To reach the main house, you enter the property through a long stone wall that connects two of the three guesthouses; immediately visible is a 30-foot-wide canal that runs from near the entrance past the guesthouses and the main house and on to the lake. The ipe boardwalk cantilevers out over the canal, encouraging the idea that a leisurely pace is the best option for going from one end to the other–it’s a strategy that allows time to enjoy each element of the design. Practically every window on the property has a view of the lake, the canal, or the lagoon, but water isn’t just something to look at: It is an integral part of the architectural plan.
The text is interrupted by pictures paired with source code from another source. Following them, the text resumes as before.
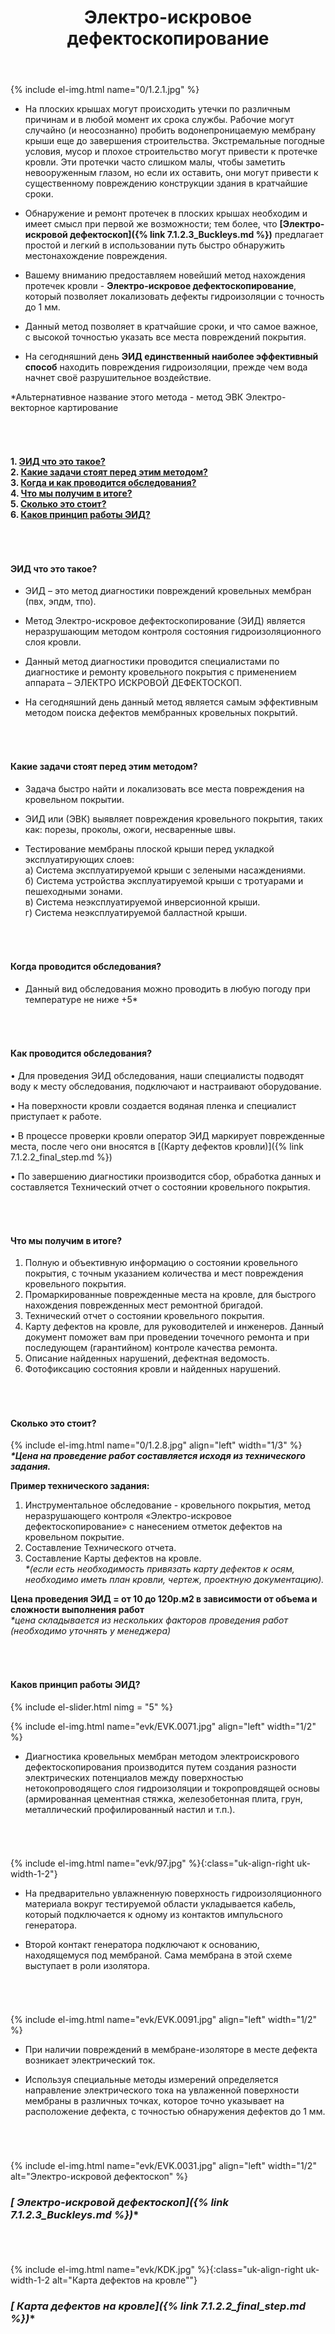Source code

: ﻿---
title: Электро-искровое дефектоскопирование
cat: 7
main: false
submenu: false
layout: buffer
galpath: evk
permalink: /электро-векторное-картирование
---
{% include el-img.html name="0/1.2.1.jpg"  %} 

* На плоских крышах могут происходить утечки по различным причинам и в любой момент их срока службы. Рабочие могут случайно (и неосознанно) пробить водонепроницаемую мембрану крыши еще до завершения строительства. Экстремальные погодные условия, мусор и плохое строительство могут привести к протечке кровли. Эти протечки часто слишком малы, чтобы заметить невооруженным глазом, но если их оставить, они могут привести к существенному повреждению конструкции здания в кратчайшие сроки.  

* Обнаружение и ремонт протечек в плоских крышах необходим и имеет смысл при первой же возможности; 
тем более, что __[Электро-искровой дефектоскоп]({% link 7.1.2.3_Buckleys.md %})__ предлагает простой и легкий в использовании путь быстро обнаружить местонахождение повреждения. 

* Вашему вниманию предоставляем новейший метод нахождения протечек кровли - __Электро-искровое дефектоскопирование__, который позволяет локализовать дефекты гидроизоляции с точность до 1 мм.    
* Данный метод позволяет в кратчайшие сроки, и что самое важное, с высокой точностью указать все места повреждений покрытия.     
* На сегодняшний день __ЭИД единственный наиболее эффективный способ__ находить повреждения гидроизоляции, прежде чем вода начнет своё разрушительное воздействие.
 
*Альтернативное название этого метода - метод ЭВК Электро-векторное картирование  
###### &nbsp;
__1.	[ЭИД что это такое?](#эид-что-это-такое)__  
__2.	[Какие задачи стоят перед этим методом?](#какие-задачи-стоят-перед-этим-методом)__  
__3.	[Когда и как проводится обследования?](#когда-проводится-обследования)__  
__4.	[Что мы получим в итоге?](#что-мы-получим-в-итоге)__  
__5.	[Сколько это стоит?](#сколько-это-стоит)__  
__6.	[Каков принцип работы ЭИД?](#каков-принцип-работы-эид)__  
###### &nbsp;
#### __ЭИД что это такое?__  

* ЭИД – это метод диагностики повреждений кровельных мембран (пвх, эпдм, тпо).  

* Метод Электро-искровое дефектоскопирование (ЭИД) является неразрушающим методом контроля состояния гидроизоляционного слоя кровли.  

* Данный метод диагностики проводится специалистами по диагностике и ремонту кровельного покрытия с применением аппарата – ЭЛЕКТРО ИСКРОВОЙ ДЕФЕКТОСКОП.   

* На сегодняшний день данный метод является самым эффективным методом поиска дефектов мембранных кровельных покрытий.  
###### &nbsp;

#### __Какие задачи стоят перед этим методом?__

* Задача быстро найти и локализовать все места повреждения на кровельном покрытии.

* ЭИД или (ЭВК) выявляет повреждения кровельного покрытия, таких как: порезы, проколы, ожоги, несваренные швы.

* Тестирование мембраны плоской крыши перед укладкой эксплуатирующих слоев:  
а) Система эксплуатируемой крыши с зелеными насаждениями.  
б) Система устройства эксплуатируемой крыши с тротуарами и пешеходными зонами.  
в) Система неэксплуатируемой инверсионной крыши.  
г) Система неэксплуатируемой балластной крыши.  
###### &nbsp;

#### __Когда проводится обследования?__

* Данный вид обследования можно проводить в любую погоду при температуре не ниже +5*
###### &nbsp;

#### __Как проводится обследования?__

•	Для проведения ЭИД обследования, наши специалисты подводят воду к месту обследования, подключают и настраивают оборудование.  

•	На поверхности кровли создается водяная пленка и специалист приступает к работе.  

•	В процессе проверки кровли оператор ЭИД маркирует поврежденные места, после чего они вносятся в [(Карту дефектов кровли)]({% link 7.1.2.2_final_step.md %})  

•	По завершению диагностики производится сбор, обработка данных и составляется Технический отчет о состоянии кровельного покрытия.  
###### &nbsp;

#### __Что мы получим в итоге?__

1)	Полную и объективную информацию о состоянии кровельного покрытия, с точным указанием количества и мест повреждения кровельного покрытия.    
2)	Промаркированные поврежденные места на кровле, для быстрого нахождения поврежденных мест ремонтной бригадой.   
3)	Технический отчет о состоянии кровельного покрытия.  
4)	Карту дефектов на кровле, для руководителей и инженеров. Данный документ поможет вам при проведении точечного ремонта и при последующем (гарантийном) контроле качества ремонта.    
5)	Описание найденных нарушений, дефектная ведомость.    
6)	Фотофиксацию состояния кровли и найденных нарушений.  
###### &nbsp;

#### __Сколько это стоит?__
{% include el-img.html name="0/1.2.8.jpg" align="left" width="1/3" %}
___*Цена на проведение работ составляется исходя из технического задания.___

__Пример технического задания:__

1)	Инструментальное обследование - кровельного покрытия, метод неразрушающего контроля «Электро-искровое дефектоскопирование» с нанесением отметок дефектов на кровельном покрытие.  
2)	Составление Технического отчета.  
3)	Составление Карты дефектов на кровле.   
_*(если есть необходимость привязать карту дефектов к осям, необходимо иметь план кровли, чертеж, проектную документацию)._

__Цена проведения ЭИД = от 10 до 120р.м2 в зависимости от объема и сложности выполнения работ__  
_*цена складывается из нескольких факторов проведения работ (необходимо уточнять у менеджера)_
###### &nbsp;

#### __Каков принцип работы ЭИД?__
{% include el-slider.html  nimg = "5" %}  

{% include el-img.html name="evk/EVK.0071.jpg" align="left" width="1/2" %}
* Диагностика кровельных мембран методом электроискрового дефектоскопирования производится путем создания разности электрических потенциалов между поверхностью нетокопроводящего слоя гидроизоляции и токропровдящей основы (армированная цементная стяжка, железобетонная плита, грун, металлический профилированный настил и т.п.).
###### &nbsp;
{% include el-img.html name="evk/97.jpg"  %}{:class="uk-align-right uk-width-1-2"}
* На предварительно увлажненную поверхность гидроизоляционного материала вокруг тестируемой области укладывается кабель, который подключается к одному из контактов импульсного генератора.  

* Второй контакт генератора подключают к основанию, находящемуся под мембраной. Сама мембрана в этой схеме выступает в роли изолятора.

###### &nbsp;
{% include el-img.html name="evk/EVK.0091.jpg" align="left" width="1/2" %}
* При наличии повреждений в мембране-изоляторе в месте дефекта возникает электрический ток. 

* Используя специальные методы измерений определяется направление электрического тока на увлаженной поверхности мембраны в различных точках, которое точно указывает на расположение дефекта, с точностью обнаружения дефектов до 1 мм.
###### &nbsp;

{% include el-img.html name="evk/EVK.0031.jpg" align="left" width="1/2" alt="Электро-искровой дефектоскоп" %}
 
### **[* Электро-искровой дефектоскоп]({% link 7.1.2.3_Buckleys.md %})**  
###### &nbsp;
{% include el-img.html name="evk/KDK.jpg"  %}{:class="uk-align-right uk-width-1-2 alt="Карта дефектов на кровле""}
### **[* Карта дефектов на кровле]({% link 7.1.2.2_final_step.md %})**  




###### &nbsp;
The calming effect hasn’t escaped the homeowners who offer their guest houses to artists in need of creative respite.

Ted Flato designed a 6,000-square-foot modern village—three guesthouses and a main house—on a scenic bend in the Colorado River in Austin. His plan was to evoke the casual feeling of a fishing camp in a cluster of buildings that seem to float above the water. Flato used cypress siding, ipe decking, and copper rooftops to create a rustic but modern look.
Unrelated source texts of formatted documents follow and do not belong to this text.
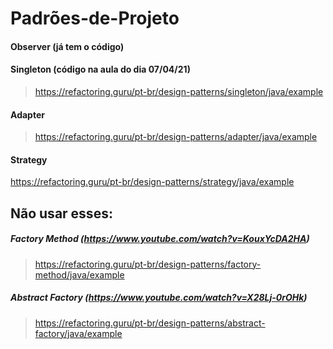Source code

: # Padrões-de-Projeto

#### Observer (já tem o código)

#### Singleton (código na aula do dia 07/04/21)  
>https://refactoring.guru/pt-br/design-patterns/singleton/java/example

#### Adapter  
>https://refactoring.guru/pt-br/design-patterns/adapter/java/example

#### Strategy  
https://refactoring.guru/pt-br/design-patterns/strategy/java/example

## Não usar esses:  
##### Factory Method (https://www.youtube.com/watch?v=KouxYcDA2HA)  
>https://refactoring.guru/pt-br/design-patterns/factory-method/java/example

##### Abstract Factory (https://www.youtube.com/watch?v=X28Lj-0rOHk)  
>https://refactoring.guru/pt-br/design-patterns/abstract-factory/java/example
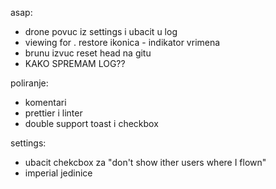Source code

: asap:
- drone povuc iz settings i ubacit  u log
- viewing for . restore ikonica - indikator vrimena
- brunu izvuc reset head na gitu
- KAKO SPREMAM LOG??

poliranje: 
- komentari
- prettier i linter
- double support toast i checkbox

settings: 
- ubacit chekcbox za "don't show ither users where I flown"
- imperial jedinice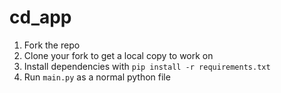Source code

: # cd_app
1. Fork the repo
2. Clone your fork to get a local copy to work on
3. Install dependencies with `pip install -r requirements.txt`
4. Run `main.py` as a normal python file
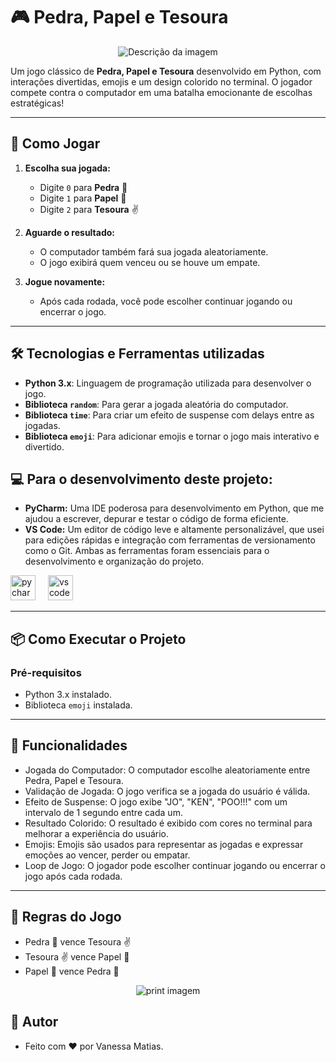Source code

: # 🎮 Pedra, Papel e Tesoura

<p align="center">
  <img src="https://github.com/user-attachments/assets/9bf27c18-76de-4980-b915-9a76b63ae74c" alt="Descrição da imagem">
</p>

Um jogo clássico de **Pedra, Papel e Tesoura** desenvolvido em Python, com interações divertidas, emojis e um design colorido no terminal. O jogador compete contra o computador em uma batalha emocionante de escolhas estratégicas!

---

## 🚀 Como Jogar

1. **Escolha sua jogada:**
   - Digite `0` para **Pedra** 🤛
   - Digite `1` para **Papel** 🫲
   - Digite `2` para **Tesoura** ✌️

2. **Aguarde o resultado:**
   - O computador também fará sua jogada aleatoriamente.
   - O jogo exibirá quem venceu ou se houve um empate.

3. **Jogue novamente:**
   - Após cada rodada, você pode escolher continuar jogando ou encerrar o jogo.

---

## 🛠️ Tecnologias e Ferramentas utilizadas

- **Python 3.x**: Linguagem de programação utilizada para desenvolver o jogo.
- **Biblioteca `random`**: Para gerar a jogada aleatória do computador.
- **Biblioteca `time`**: Para criar um efeito de suspense com delays entre as jogadas.
- **Biblioteca `emoji`**: Para adicionar emojis e tornar o jogo mais interativo e divertido.

## 💻 Para o desenvolvimento deste projeto:

- **PyCharm:** Uma IDE poderosa para desenvolvimento em Python, que me ajudou a escrever, depurar e testar o código de forma eficiente.
- **VS Code:** Um editor de código leve e altamente personalizável, que usei para edições rápidas e integração com ferramentas de versionamento como o Git.
Ambas as ferramentas foram essenciais para o desenvolvimento e organização do projeto.
<div align="left">
  <img src="https://cdn.jsdelivr.net/gh/devicons/devicon/icons/pycharm/pycharm-original.svg" height="40" alt="pycharm logo"  />
  <img width="12" />
  <img src="https://cdn.jsdelivr.net/gh/devicons/devicon/icons/vscode/vscode-original.svg" height="40" alt="vscode logo"  />
</div>


---

## 📦 Como Executar o Projeto

### Pré-requisitos
- Python 3.x instalado.
- Biblioteca `emoji` instalada.

---

## 🎨 Funcionalidades
- Jogada do Computador: O computador escolhe aleatoriamente entre Pedra, Papel e Tesoura.
- Validação de Jogada: O jogo verifica se a jogada do usuário é válida.
- Efeito de Suspense: O jogo exibe "JO", "KEN", "POO!!!" com um intervalo de 1 segundo entre cada um.
- Resultado Colorido: O resultado é exibido com cores no terminal para melhorar a experiência do usuário.
- Emojis: Emojis são usados para representar as jogadas e expressar emoções ao vencer, perder ou empatar.
- Loop de Jogo: O jogador pode escolher continuar jogando ou encerrar o jogo após cada rodada.

---

## 📝 Regras do Jogo
- Pedra 🤛 vence Tesoura ✌️
- Tesoura ✌️ vence Papel 🫲
- Papel 🫲 vence Pedra 🤛

<p align="center">
   <img src="https://github.com/user-attachments/assets/c9ae5f3b-496d-47bc-90f4-dc40296e357e" alt="print imagem">
</p>


## 🍃 Autor
- Feito com ❤️ por Vanessa Matias.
A screened-in boathouse functions as an outdoor living space for the couple who collect modern and minimalist art. A stainless-steel-and-spun-aluminum ceiling fixture, by David Weeks, is activated by the wind off the lake.

A slate sculpture by Richard Long is a focal point on the grassy peninsula between the living area porch and the lake.

In a library niche of the living area, mid-century furnishings include a Finn Juhl Chieftain chair (right), an Isamu Noguchi rocking stool, and a pair of George Nakashima slab coffee tables. At the desk, a rare Warren McArthur side chair, upholstered in horsehair from Old World Weavers. The sofa is upholstered in fabric from Bergamo. The rug is by Odegard.

The lacquered parchment Karl Springer table in the dining room is surrounded by leather Cab chairs. Overlooking the room, an untitled painting by Richard Serra.

The master bedroom shares a limestone wall with the adjacent lap pool, which promotes the feeling of being outdoors.

The lap pool extends from the master suite to the lakeside cabana. Oddly shaped silicone planters are a sculptural accompaniment to the landscaping along the limestone walkway.

The buildings are linked by a boardwalk that runs from the lake to the main house and continues toward the guesthouses and entrance at the end of the site–the arrangement gives the property the feeling that it’s a little village.